While earlier versions of different Canadian test tokens found their way into collectors cabinets via unofficial channels, more recent versions have been offered for sale by the RCM, thus ensuring a more widespread distribution and collector interest. For those interested in learning more about the Canadian test tokens, The Charlton Standard Catalogue of Canadian Coins catalogs these historic issues.

Prior to 1996, Canadian test tokens were not officially sold by the RCM. However, in the wake of published accounts of high prices being paid for test tokens used in the determination of the $2 coin composition, the RCM decided to offer examples of the tokens, subsequently designated as TT-200.17, for sale to collectors. This particular token was used in the development of the 1996 $2 coin, North America’s first circulating ringed-bimetallic coin.

The token, like the coin, is 28 millimeters in diameter, weighs 7.3 grams and is composed of a ringed-bimetallic composition, with an nickel outer ring and a copper-aluminum-nickel core.

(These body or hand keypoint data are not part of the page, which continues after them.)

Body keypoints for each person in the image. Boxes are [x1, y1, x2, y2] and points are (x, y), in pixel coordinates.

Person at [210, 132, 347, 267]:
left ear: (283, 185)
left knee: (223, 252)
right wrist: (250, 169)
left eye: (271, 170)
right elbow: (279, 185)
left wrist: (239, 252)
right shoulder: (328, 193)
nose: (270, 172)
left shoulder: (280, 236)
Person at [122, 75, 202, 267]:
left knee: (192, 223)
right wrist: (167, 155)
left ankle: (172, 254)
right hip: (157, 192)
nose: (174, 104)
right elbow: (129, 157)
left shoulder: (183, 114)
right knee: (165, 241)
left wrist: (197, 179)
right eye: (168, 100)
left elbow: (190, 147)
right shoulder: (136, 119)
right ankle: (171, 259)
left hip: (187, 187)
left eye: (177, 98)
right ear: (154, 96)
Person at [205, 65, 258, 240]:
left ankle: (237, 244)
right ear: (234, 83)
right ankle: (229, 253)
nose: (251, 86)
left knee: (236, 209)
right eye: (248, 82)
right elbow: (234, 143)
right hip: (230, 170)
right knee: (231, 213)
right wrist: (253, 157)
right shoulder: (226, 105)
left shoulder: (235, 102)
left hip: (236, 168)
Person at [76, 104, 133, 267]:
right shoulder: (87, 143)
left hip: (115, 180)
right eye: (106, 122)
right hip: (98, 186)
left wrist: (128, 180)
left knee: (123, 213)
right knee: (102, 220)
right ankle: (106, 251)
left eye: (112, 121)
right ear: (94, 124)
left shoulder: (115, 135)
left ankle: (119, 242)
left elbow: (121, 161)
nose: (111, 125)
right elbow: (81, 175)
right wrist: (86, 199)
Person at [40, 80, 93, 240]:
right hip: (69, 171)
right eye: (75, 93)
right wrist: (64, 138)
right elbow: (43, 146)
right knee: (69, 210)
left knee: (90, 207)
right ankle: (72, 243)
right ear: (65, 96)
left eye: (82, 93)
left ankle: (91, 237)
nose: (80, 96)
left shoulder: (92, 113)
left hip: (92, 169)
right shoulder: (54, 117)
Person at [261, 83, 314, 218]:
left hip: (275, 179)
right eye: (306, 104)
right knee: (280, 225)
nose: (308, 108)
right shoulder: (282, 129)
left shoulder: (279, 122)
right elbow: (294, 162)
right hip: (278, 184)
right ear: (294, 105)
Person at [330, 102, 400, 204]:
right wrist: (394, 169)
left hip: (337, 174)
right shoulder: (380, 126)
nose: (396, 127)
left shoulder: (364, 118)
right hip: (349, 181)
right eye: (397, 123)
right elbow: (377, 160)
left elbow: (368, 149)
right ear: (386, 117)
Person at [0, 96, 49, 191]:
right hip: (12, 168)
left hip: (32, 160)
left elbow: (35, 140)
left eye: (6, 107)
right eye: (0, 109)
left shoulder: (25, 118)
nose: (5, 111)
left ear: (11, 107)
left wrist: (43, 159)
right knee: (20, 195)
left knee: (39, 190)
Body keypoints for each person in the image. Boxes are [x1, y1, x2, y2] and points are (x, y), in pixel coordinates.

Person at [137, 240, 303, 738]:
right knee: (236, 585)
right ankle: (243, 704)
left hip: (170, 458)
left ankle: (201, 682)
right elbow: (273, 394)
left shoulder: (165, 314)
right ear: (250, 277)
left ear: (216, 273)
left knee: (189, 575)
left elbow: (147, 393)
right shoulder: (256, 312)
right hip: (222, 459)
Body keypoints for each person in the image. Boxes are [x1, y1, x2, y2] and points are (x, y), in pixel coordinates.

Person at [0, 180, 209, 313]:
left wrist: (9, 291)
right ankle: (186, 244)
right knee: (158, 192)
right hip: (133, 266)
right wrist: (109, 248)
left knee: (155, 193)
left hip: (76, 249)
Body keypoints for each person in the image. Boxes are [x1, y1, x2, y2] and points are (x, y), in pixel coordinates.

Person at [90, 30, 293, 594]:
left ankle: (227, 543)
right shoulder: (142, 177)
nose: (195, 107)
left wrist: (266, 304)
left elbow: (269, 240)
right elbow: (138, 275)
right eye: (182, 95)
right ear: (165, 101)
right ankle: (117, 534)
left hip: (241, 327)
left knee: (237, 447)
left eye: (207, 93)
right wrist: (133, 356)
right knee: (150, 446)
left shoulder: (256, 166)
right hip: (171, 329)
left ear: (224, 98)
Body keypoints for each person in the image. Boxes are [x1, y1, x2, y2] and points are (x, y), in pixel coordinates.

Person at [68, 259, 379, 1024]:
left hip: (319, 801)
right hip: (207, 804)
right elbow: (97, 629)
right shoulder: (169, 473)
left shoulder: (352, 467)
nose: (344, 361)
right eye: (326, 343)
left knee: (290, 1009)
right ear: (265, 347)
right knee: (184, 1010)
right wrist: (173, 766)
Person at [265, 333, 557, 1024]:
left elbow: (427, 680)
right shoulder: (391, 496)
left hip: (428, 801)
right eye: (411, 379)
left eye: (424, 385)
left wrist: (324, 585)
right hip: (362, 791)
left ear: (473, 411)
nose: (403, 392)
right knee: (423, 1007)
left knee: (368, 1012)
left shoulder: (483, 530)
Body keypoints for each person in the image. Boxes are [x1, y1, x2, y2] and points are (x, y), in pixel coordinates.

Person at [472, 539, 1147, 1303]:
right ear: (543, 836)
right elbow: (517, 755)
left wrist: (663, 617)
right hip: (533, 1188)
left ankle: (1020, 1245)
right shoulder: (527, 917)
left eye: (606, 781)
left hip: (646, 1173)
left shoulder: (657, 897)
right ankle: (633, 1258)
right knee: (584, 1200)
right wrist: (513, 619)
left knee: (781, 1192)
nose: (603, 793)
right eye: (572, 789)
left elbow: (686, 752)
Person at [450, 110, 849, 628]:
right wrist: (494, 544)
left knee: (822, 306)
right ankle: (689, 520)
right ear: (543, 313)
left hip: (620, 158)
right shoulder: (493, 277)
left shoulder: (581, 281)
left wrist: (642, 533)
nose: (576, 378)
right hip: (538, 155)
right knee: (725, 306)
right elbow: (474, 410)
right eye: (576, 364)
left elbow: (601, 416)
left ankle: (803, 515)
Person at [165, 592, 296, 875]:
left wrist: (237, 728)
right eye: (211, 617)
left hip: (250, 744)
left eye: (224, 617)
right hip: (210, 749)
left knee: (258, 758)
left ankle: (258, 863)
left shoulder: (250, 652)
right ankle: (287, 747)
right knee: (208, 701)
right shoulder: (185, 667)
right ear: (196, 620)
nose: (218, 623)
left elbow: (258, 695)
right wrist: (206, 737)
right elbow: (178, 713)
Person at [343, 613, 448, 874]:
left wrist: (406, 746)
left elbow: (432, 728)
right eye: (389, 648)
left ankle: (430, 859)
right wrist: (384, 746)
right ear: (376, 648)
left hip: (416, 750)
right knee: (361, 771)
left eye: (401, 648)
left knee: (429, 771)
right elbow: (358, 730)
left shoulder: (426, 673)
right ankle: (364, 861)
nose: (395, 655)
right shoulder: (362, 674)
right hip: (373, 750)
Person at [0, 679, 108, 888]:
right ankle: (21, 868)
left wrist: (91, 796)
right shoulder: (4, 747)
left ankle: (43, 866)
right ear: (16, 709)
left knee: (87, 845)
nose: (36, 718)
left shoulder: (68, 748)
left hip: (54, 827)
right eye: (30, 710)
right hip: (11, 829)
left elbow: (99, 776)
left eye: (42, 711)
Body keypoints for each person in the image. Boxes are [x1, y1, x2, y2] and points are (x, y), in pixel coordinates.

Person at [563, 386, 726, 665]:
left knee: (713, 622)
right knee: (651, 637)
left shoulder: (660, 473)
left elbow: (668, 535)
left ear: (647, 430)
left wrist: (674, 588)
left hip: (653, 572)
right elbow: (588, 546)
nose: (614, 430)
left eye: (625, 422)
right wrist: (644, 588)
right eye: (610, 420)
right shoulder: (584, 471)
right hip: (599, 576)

This particular token is the most readily available in the series, with more than 20,000 produced and sold on the collector market.

Collectors of U.S. coins may wonder why the United States Mint has not offered similar test tokens for sale to collectors. As the U.S. Mint experiments with new compositions for its circulating coins, perhaps policy makers in Washington may wish to consider offering U.S. collectors a similar collecting option — a tangible one that documents the emergence of new metallic compositions of United States coinage.

Steven M. Bieda serves as a state senator in Mich­igan and is a life member of the American Numismatic Association. He is also the designer of the reverse of the 1992 Olympic half dollar.